ASSIGNMENT -> Search the listing for "ミシガン大学消費者信頼感指数" and copy every line where it appears.

++++

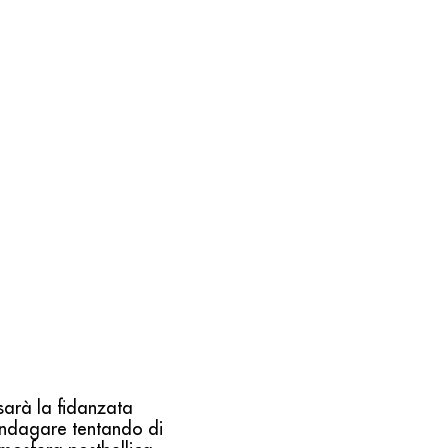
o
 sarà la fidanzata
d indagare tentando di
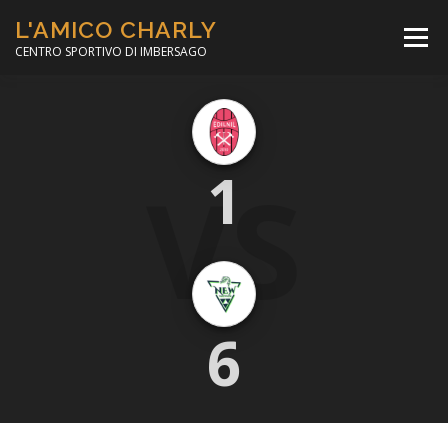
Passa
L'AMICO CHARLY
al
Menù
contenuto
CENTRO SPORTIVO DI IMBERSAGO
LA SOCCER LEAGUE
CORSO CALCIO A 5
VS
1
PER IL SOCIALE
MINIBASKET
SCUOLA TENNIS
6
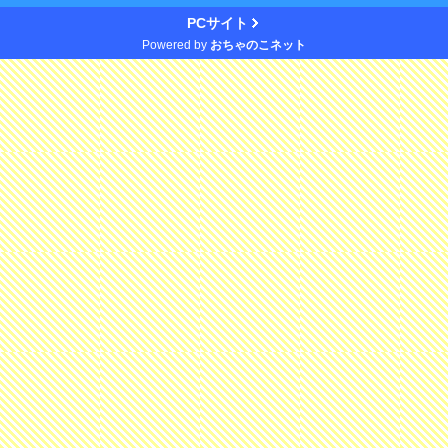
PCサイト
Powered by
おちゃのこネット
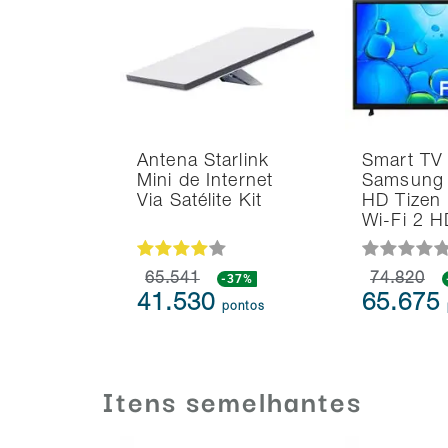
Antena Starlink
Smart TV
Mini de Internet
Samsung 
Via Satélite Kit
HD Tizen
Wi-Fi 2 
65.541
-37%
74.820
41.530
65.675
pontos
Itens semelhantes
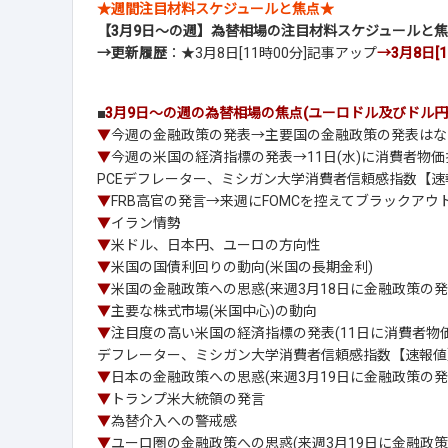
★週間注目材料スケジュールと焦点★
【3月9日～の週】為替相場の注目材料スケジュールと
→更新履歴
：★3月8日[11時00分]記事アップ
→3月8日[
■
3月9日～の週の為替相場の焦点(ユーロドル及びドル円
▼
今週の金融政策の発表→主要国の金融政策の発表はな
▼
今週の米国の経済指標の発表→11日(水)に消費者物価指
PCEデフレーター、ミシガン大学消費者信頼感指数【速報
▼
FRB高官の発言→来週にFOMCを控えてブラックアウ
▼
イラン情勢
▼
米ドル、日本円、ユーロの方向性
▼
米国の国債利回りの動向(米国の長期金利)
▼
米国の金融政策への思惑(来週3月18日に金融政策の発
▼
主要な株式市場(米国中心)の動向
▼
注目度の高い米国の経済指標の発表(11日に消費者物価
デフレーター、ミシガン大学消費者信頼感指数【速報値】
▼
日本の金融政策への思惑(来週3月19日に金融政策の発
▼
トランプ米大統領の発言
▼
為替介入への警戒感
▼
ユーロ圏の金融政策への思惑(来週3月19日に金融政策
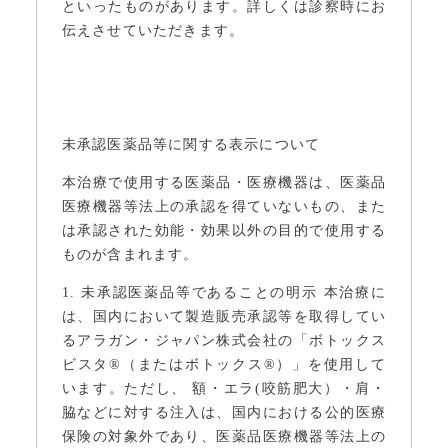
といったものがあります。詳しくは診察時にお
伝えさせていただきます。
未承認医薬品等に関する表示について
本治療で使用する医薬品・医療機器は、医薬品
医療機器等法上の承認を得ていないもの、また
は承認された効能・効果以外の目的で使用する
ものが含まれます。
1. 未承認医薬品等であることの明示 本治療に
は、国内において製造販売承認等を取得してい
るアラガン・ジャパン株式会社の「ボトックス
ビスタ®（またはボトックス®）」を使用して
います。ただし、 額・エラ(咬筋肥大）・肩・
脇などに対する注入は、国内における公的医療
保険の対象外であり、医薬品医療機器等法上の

++++

TASK OUTPUT ->
PCEデフレーター、ミシガン大学消費者信頼感指数【速報
デフレーター、ミシガン大学消費者信頼感指数【速報値】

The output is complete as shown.